Journey to Appreciation

Scholar Euna Carpenter, Human Development ‘23, facilitating the PRYDE Youth Investigators Program at 4-H Career Explorations during summer 2022.

I joined the PRYDE community as a bright eyed, eager sophomore back in 2020. During my first semester as a PRYDE scholar and junior year fall, the two cohorts were combined during our seminar course. It was a fantastic way to start my time as a scholar; I got double the new faces (a delight since the COVID-19 pandemic shutdown many new interactions), double the insights, and a solid dose of pre-existing knowledge and comradery. The previous cohort introduced us to something they had been working on: Youth Investigators. At first, the concept felt foreign – a program which utilized a story-like book and activities to teach social science skills to adolescents. As a human development major and current research assistant in social science projects, Youth Investigators should have felt magical. After all, it was the needed counterpart to all the petri-dish propaganda and exploding volcano experiment ads. Youth Investigators was foundational in increasing youth understanding around social science. And yet, I didn’t click with it at first.
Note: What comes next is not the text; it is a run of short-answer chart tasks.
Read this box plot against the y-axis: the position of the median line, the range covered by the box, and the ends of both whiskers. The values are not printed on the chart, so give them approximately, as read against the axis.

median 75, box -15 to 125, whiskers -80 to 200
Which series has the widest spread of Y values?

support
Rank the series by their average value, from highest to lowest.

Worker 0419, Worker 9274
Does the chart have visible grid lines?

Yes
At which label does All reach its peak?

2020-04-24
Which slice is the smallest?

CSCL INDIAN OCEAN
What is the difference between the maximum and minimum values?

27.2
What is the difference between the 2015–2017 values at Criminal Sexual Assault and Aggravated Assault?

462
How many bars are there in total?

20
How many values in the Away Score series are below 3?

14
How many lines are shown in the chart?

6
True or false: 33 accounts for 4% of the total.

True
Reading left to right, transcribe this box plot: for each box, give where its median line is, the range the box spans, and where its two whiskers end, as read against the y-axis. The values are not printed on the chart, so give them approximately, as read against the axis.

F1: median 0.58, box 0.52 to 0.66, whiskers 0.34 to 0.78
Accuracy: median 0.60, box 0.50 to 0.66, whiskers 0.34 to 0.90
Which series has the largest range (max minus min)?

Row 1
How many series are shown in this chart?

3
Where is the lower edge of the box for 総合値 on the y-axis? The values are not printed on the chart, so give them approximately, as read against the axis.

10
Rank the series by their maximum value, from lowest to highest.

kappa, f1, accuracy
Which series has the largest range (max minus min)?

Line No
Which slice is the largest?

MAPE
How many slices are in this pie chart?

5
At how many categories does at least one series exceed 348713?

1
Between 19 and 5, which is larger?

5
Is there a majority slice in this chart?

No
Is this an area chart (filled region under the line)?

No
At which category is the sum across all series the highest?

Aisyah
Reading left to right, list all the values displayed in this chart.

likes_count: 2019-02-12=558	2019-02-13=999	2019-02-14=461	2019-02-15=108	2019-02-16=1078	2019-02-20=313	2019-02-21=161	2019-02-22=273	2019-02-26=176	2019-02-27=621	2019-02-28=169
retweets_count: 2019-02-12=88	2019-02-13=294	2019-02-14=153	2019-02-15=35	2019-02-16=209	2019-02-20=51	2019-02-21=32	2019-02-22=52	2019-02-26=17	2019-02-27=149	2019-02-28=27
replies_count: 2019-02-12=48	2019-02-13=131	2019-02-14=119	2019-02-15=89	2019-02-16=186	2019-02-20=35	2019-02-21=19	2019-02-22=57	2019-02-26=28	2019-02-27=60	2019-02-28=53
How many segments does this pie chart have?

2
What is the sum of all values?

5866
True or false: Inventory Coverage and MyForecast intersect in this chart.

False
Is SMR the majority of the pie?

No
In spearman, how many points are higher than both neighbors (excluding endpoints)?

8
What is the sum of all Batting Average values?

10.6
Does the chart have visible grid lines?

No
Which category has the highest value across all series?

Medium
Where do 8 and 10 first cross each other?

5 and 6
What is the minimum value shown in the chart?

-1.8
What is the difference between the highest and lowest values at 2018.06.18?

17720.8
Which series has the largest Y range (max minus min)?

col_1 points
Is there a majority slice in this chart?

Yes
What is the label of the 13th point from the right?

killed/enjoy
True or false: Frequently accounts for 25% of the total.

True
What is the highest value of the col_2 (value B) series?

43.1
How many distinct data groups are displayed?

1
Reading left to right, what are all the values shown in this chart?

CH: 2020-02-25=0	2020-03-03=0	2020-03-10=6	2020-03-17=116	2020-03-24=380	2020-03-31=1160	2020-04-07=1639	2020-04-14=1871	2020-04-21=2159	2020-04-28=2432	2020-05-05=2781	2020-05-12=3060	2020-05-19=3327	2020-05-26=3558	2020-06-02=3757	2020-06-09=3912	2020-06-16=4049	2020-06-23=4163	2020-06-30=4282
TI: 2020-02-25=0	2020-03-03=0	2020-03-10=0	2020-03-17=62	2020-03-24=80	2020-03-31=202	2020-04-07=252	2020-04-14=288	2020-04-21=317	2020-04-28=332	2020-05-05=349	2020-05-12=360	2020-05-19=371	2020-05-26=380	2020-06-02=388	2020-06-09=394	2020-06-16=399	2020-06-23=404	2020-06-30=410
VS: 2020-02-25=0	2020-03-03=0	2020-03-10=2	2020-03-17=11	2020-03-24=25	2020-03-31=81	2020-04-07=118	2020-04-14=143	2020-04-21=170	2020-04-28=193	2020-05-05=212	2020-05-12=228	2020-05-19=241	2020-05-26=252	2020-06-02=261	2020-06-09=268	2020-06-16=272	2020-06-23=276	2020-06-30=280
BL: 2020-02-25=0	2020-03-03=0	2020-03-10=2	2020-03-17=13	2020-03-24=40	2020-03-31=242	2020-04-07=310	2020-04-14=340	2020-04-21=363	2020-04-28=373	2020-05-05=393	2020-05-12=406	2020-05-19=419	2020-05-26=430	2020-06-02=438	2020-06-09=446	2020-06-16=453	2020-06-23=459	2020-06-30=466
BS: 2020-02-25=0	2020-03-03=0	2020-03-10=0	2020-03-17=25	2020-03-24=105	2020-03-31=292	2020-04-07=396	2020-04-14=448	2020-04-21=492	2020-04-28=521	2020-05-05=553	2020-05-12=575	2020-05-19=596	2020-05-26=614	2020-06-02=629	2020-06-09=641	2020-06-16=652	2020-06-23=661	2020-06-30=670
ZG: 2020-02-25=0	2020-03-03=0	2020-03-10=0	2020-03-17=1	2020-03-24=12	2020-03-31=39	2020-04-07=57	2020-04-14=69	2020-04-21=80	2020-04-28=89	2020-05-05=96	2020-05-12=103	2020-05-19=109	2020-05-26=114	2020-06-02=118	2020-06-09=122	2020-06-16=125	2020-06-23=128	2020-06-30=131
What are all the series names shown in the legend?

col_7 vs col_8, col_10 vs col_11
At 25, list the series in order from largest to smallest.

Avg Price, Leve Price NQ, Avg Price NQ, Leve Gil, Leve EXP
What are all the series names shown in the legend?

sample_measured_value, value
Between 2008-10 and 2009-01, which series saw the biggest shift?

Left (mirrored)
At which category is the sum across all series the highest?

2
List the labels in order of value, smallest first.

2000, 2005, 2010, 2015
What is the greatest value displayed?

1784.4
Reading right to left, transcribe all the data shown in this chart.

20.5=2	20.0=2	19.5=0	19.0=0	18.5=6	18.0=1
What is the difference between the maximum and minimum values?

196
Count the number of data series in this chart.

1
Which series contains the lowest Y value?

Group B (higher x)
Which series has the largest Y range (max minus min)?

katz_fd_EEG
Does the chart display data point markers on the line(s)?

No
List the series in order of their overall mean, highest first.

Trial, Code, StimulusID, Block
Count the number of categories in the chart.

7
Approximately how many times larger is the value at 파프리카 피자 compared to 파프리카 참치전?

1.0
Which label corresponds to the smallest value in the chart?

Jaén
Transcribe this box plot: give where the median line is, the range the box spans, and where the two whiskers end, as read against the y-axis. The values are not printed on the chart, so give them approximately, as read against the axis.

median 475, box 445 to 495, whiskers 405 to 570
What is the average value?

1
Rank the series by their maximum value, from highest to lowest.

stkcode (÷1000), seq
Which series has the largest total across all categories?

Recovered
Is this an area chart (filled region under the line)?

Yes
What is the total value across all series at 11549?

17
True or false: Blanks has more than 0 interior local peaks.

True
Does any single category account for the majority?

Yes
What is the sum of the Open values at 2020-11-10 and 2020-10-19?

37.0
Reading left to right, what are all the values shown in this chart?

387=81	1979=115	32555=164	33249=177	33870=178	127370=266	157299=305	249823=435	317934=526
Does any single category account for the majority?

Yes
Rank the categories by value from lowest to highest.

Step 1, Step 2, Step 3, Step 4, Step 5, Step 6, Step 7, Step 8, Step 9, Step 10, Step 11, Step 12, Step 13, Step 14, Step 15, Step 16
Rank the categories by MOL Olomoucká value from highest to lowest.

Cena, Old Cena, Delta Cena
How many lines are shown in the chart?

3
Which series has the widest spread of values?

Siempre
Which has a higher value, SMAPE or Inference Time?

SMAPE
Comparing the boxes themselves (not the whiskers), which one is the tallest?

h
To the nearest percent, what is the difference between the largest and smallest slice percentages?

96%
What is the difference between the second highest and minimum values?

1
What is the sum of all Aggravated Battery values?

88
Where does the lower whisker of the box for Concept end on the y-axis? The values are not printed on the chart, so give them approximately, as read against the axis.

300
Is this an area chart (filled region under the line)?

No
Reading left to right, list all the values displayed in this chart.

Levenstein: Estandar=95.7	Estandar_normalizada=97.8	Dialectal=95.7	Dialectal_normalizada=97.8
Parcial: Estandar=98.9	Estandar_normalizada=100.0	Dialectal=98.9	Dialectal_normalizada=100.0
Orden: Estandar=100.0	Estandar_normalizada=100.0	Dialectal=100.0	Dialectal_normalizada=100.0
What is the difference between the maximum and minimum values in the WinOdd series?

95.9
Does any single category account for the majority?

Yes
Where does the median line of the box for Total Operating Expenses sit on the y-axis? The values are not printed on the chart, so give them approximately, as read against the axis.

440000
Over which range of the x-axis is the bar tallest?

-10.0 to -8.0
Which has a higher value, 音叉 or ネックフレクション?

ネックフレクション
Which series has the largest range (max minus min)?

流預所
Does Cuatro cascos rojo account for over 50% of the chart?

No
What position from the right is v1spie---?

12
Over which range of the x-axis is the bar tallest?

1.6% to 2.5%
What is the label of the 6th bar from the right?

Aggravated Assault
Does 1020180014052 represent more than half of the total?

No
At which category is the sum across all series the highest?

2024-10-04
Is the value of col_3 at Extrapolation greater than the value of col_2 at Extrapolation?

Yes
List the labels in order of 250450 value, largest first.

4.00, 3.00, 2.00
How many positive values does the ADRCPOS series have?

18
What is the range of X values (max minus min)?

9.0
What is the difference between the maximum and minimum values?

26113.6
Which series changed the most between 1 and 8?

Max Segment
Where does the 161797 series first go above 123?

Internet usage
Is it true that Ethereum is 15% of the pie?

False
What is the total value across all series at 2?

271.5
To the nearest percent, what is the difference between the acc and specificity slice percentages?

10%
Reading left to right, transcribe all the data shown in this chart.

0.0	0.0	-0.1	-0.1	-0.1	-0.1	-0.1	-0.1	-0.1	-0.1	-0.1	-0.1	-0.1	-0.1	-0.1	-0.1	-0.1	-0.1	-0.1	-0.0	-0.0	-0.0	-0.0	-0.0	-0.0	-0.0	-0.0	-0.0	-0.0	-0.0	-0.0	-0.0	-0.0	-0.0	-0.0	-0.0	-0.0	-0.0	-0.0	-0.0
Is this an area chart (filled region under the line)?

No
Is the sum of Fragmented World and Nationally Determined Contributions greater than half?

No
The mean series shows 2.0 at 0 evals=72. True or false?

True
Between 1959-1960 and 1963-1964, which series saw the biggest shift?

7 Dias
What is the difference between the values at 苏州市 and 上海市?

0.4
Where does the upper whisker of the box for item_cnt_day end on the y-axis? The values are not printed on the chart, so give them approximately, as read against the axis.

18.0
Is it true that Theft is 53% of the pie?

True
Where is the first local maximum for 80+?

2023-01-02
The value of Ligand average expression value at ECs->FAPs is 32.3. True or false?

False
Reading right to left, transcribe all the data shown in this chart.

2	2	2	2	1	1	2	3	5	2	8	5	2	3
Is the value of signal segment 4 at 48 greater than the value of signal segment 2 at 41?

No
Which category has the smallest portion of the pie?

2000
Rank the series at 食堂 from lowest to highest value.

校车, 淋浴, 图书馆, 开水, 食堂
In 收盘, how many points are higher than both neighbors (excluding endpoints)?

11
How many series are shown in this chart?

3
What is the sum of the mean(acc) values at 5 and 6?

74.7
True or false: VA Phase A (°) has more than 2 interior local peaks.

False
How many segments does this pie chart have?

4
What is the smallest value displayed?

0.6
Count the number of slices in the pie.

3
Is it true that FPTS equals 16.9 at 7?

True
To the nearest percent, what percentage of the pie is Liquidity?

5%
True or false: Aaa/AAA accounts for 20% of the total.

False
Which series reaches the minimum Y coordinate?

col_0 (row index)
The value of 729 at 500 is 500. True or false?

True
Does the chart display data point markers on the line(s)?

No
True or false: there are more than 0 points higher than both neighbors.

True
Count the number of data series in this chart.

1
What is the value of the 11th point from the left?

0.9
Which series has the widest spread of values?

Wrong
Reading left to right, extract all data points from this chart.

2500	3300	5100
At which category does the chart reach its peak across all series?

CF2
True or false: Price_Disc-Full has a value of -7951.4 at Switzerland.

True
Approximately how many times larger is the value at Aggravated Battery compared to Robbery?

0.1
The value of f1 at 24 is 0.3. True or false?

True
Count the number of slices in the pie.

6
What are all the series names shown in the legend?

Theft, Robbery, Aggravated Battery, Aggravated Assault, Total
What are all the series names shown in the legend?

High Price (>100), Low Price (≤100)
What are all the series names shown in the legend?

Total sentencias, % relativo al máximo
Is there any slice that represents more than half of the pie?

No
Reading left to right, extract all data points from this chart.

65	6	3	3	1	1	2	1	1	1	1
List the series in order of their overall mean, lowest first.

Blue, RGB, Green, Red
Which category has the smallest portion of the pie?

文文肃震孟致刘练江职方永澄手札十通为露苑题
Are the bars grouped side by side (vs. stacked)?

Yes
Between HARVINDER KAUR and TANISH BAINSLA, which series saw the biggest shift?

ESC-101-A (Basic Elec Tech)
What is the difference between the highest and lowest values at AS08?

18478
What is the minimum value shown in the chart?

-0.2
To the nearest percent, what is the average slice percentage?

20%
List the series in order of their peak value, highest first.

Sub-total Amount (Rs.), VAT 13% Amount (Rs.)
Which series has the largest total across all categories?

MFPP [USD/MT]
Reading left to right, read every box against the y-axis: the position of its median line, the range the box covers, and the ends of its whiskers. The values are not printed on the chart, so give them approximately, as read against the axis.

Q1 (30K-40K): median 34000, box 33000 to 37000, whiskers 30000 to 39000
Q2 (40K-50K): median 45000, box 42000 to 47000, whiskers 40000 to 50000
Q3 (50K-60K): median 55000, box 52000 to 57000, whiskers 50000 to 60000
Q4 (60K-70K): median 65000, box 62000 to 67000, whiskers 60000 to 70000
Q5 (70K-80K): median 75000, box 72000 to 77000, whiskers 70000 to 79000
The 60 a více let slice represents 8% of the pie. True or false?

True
During this first semester as a PRYDE scholar, we split into small groups, sharpened our facilitation skills, then delivered one module in Youth Investigators with 4-H youth who volunteered to participate in the pilot. I became expert in Module 3: The Sleepover Dilemma, which featured activities about qualitative data collection and analysis. With this more intimate knowledge and understanding of Module 3, I came to wholly appreciate it. I mean, obviously, every young person should understand the basics about how to create good interview questions, how to lead a successful, unbiased interview, and how to find themes in the response data. These tools, I began to notice, were everyday tools. They popped up in my own social interactions – having good conversation using good interview etiquette, finding common themes in what my friend’s favorite activities were – and slowly, I was humbled by the applicability of social science skills to everyday life. I noticed my appreciation for Youth Investigators was growing during practice facilitation sessions and within conversations with fellow scholars about their evolving relationship with the curriculum.

Through my next semester as a PRYDE scholar, my cohort worked on expanding and refining Youth Investigators as a complete program by creating our own measures to evaluate it. My cohort met with experts in program creation and evaluation, brainstormed ideas around the core purpose and key takeaways from the program, and worked together to imagine various versions of Youth Investigators. We created an evaluation proposal which outlined pre- and post- surveys for the participants of Youth Investigators to complete. These measures would help us (and future practitioners) assess the program and determine if it was actually teaching the research skills it was intended to. During this semester, I began to wonder about all of the work that happened behind the summer programs I participated in as a youth. The thoughtfulness, effort, and intention that created the art programs, science camps, and even sports camps I participated in during afterschool programs and summer breaks. I began to appreciate the intricacies around effective programming development for youth, another aspect I completely overlooked before.

This summer, I worked with an amazing team of people to lead Youth Investigators during 4-H’s Career Explorations event. Thirteen high school students from all over New York state joined us for three days to engage with Youth Investigators and learn more about social science research. I was impressed by the youth’s excitement about the program and genuine receptiveness to the knowledge we were sharing with them. They wanted to learn more, share their ideas, and collaborate together; they were curious and excited to work through the activities. I was proud to share Youth Investigators with them, and as the program came to an end, proud and trusting in them to share their excitement about social science with their communities. I was humbled to experience the impact Youth Investigators could make on its participants. After Career Ex was over, we combed through the evaluation surveys and transcripts from the focus groups to see what youth had to say about our program. The participants had comments both about what they liked and didn’t like, but to me, this showed just how deeply they engaged with the program. They were able to tell us exactly what they thought could be done better and what they thought shouldn’t change at all. For example, one positive feedback we received from youth was that they appreciated facilitators who enhanced their learning by bringing in additional knowledge about what ethical considerations researchers ponder when designing experiments. Detailed feedback like this one helped us to know what aspects of the program to refine for the next round of implementation.

Through my journey of understanding, practicing, leading, and evaluating Youth Investigators, my appreciation for this program, and any other youth programs based on experiential learning, grew exponentially. The intentionality surrounding all of the steps which created our successful program inspires me to bring the same type of intentionality to other aspects of my academic and personal life; I am grateful for what I have learned through my experience with Youth Investigators and am excited about its future.